Slowing gasoline demand due to the growth in electric vehicles, combined with increased competition from refineries in other countries, is already leading some U.S. refiners to shut down, rather than invest in reconfiguration.
Independent refiner Phillips 66 in January forecast 2025 gasoline demand to rise 0.8% globally, and 0.2% in the U.S. The No. 4 U.S. refiner plans to cease operations at its 139,000 barrel-per-day (bpd) Los Angeles-area plant later in 2025.
LyondellBasell Industries started to permanently shutter its 263,776 bpd Houston oil refinery earlier this year.
U.S. net crude oil imports will fall by 20% in 2025 to 1.9 million bpd, their lowest since 1971, the Energy Information Administration forecast in March, pointing to higher U.S. production and lower refinery demand.
However, U.S. oil output is expected to plateau by the end of this decade despite Trump’s plans, which is a longer-term disincentive for refiners to build or modify units.
“Our view is light shale oil production in the U.S. will peak sometime in the first half of the 2030s,” said John Auers, managing director at Refined Fuels Analytics. “In contrast, we expect (global) heavy crude production to continue to grow into the 2040s. So I wouldn’t advise refiners to convert.”
BIG COSTS IN TIME AND MONEY
Increasing capacity to run lighter crudes at a medium-sized refinery can take years and cost up to hundreds of millions of dollars, Auers and other industry sources said.
Top U.S. oil producer Exxon Mobil paid $2 billion to add a 250,000-bpd crude distillation unit that runs light Permian shale oil at its Beaumont, Texas, refinery in 2023. The upgrade took four years. No.2 oil producer Chevron also completed a retrofit of its refinery in Pasadena, Texas, at the end of 2024 to expand the processing capacity of lighter crudes by nearly 15% to 125,000 bpd. That cost about $475 million, said Hillary Stevenson, a senior director at market intelligence firm IIR Energy.
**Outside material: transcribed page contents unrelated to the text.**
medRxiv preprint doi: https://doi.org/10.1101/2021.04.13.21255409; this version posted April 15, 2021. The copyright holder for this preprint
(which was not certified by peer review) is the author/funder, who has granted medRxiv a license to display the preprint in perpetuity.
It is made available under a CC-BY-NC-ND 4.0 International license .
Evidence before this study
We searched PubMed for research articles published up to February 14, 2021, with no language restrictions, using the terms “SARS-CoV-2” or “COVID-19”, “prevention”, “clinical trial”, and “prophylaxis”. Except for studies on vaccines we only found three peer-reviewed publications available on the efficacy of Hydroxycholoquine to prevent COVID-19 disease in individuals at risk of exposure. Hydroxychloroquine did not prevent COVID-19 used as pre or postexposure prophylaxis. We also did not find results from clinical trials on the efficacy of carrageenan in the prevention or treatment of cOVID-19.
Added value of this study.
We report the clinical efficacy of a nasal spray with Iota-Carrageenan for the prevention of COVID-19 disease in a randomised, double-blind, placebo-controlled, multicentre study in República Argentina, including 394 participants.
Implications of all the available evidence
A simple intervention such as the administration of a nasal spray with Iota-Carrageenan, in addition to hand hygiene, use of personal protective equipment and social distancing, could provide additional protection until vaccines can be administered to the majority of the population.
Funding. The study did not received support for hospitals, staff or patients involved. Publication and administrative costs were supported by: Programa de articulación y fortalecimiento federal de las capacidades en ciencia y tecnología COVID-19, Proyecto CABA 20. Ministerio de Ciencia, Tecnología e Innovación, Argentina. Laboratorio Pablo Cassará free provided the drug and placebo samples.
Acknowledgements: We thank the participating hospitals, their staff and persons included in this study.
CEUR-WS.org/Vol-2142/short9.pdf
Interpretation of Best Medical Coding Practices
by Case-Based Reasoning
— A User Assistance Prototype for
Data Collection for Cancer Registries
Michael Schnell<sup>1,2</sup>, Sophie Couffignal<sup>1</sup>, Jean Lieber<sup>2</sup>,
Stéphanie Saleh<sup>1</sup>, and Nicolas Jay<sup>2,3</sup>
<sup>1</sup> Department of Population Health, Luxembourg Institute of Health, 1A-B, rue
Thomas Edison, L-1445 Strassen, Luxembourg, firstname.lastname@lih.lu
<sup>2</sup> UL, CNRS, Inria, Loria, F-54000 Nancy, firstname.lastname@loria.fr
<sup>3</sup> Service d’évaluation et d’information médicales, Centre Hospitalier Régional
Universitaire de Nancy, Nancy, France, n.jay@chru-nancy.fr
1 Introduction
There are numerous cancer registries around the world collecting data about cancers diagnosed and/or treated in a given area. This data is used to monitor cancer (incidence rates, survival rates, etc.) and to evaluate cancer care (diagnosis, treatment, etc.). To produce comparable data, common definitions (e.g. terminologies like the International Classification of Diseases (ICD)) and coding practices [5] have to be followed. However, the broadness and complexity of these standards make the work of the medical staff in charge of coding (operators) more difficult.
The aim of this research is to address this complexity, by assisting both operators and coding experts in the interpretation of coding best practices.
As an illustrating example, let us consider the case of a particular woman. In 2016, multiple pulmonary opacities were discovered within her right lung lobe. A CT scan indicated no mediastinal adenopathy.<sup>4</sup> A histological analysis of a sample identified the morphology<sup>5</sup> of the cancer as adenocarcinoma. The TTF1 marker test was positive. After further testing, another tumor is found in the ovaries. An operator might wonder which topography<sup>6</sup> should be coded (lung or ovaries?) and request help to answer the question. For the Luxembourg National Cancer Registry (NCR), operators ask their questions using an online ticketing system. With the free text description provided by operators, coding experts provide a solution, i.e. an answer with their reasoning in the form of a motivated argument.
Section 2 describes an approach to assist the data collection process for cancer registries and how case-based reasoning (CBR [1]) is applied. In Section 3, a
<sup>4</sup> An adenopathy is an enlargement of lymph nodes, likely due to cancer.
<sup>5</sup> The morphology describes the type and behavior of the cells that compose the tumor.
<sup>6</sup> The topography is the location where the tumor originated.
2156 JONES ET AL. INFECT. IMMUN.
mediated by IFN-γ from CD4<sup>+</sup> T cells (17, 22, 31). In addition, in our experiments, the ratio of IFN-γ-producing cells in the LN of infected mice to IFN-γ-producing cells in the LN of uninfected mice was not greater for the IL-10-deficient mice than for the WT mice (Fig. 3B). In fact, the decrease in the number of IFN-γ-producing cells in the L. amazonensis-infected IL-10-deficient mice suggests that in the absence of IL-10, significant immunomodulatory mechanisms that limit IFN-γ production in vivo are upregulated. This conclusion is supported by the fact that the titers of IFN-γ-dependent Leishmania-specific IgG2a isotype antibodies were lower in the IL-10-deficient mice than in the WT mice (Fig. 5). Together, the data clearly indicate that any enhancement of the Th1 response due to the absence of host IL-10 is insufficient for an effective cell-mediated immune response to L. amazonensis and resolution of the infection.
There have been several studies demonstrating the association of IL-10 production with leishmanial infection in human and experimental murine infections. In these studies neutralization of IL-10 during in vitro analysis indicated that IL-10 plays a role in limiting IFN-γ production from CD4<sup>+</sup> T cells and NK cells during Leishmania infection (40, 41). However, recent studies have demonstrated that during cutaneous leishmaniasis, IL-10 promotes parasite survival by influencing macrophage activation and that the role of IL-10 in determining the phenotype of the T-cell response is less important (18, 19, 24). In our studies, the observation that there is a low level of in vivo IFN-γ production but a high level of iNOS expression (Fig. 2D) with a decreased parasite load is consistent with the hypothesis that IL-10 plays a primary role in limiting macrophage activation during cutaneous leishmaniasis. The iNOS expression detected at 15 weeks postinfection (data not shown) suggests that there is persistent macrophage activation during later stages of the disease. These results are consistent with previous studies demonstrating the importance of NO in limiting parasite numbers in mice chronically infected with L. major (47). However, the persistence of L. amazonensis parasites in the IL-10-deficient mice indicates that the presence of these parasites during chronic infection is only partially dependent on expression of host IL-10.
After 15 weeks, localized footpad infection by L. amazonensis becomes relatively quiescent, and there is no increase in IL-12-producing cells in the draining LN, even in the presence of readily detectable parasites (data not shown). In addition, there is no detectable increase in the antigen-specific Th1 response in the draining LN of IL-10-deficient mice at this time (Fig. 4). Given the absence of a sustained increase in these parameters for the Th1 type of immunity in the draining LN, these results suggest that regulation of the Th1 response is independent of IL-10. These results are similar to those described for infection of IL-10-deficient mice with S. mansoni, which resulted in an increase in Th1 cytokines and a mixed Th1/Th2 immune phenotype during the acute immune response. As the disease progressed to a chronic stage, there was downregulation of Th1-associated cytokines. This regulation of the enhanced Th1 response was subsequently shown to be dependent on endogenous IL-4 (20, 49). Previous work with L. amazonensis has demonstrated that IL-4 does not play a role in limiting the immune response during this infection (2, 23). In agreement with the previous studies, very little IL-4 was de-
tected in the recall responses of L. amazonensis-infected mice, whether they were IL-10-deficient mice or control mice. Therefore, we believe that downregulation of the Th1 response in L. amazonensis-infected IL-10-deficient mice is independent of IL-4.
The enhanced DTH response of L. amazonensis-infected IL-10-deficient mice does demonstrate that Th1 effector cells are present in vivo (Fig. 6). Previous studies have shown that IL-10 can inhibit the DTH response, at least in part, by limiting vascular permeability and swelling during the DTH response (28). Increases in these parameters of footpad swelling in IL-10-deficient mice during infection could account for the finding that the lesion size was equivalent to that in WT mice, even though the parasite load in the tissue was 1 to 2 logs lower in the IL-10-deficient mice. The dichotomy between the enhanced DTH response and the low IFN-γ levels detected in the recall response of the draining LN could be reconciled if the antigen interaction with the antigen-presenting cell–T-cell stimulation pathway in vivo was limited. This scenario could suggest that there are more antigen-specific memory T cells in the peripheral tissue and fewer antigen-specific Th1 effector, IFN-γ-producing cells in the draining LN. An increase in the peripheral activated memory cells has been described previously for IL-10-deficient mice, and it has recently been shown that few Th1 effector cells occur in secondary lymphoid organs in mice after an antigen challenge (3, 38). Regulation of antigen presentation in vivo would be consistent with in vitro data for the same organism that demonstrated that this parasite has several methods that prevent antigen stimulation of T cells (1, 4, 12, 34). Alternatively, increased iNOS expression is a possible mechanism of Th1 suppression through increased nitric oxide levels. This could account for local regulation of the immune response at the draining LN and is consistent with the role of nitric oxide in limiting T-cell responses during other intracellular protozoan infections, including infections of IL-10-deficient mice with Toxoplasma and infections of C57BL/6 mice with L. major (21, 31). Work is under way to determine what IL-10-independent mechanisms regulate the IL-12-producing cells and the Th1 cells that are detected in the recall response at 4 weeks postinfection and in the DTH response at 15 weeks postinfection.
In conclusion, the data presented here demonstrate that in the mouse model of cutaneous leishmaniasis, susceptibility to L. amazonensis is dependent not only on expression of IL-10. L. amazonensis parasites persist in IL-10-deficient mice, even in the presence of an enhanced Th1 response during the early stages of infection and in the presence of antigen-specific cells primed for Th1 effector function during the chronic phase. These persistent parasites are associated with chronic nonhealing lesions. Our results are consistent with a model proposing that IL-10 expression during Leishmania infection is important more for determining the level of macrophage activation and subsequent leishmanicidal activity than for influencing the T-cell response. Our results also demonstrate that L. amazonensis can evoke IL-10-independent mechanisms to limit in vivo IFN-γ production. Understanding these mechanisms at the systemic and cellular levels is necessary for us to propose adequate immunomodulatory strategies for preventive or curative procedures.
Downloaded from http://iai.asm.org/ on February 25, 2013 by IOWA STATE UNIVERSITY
Chevron declined to comment on the investment.
As shale fields in North Dakota’s Bakken basin and the Permian basin in West Texas and New Mexico produced a flood of lighter crude, refiners have already blended more of it with the imported heavy crude their facilities were built to handle.
They are, however, close to their limit in terms of how much more crude they can blend, multiple sources said.
Some independent refiners without upstream production, like top refiner Marathon Petroleum and HF Sinclair, said in February amid the tariff threats that they could pivot from heavier crude to lighter alternatives, but warned that it may impact refinery utilization and yield.
Lighter crude tends to produce higher volumes of petrochemical feedstock naphtha and less of the more profitable diesel and jet fuel, and could force operators to reduce the amount of crude they run overall.
“There is a point where if heavy feedstocks become limited, it affects rate and production of clean products, certainly from our assets, and we’d expect industry-wide,” Valero Chief Operating Officer Gary Simmons said in February.
If tariffs cut supplies of Mexican and Canadian crude, refiners are more likely to turn to other suppliers of similar oil, such as Colombia, industry sources said.
“Companies would need to have some certainty on policy and long-standing regulations to make these large investments,” said IIR’s Stevenson.
“Four years is not enough to make that kind of capital expenditure and investment,” she added, referring to the length of a U.S. presidential term.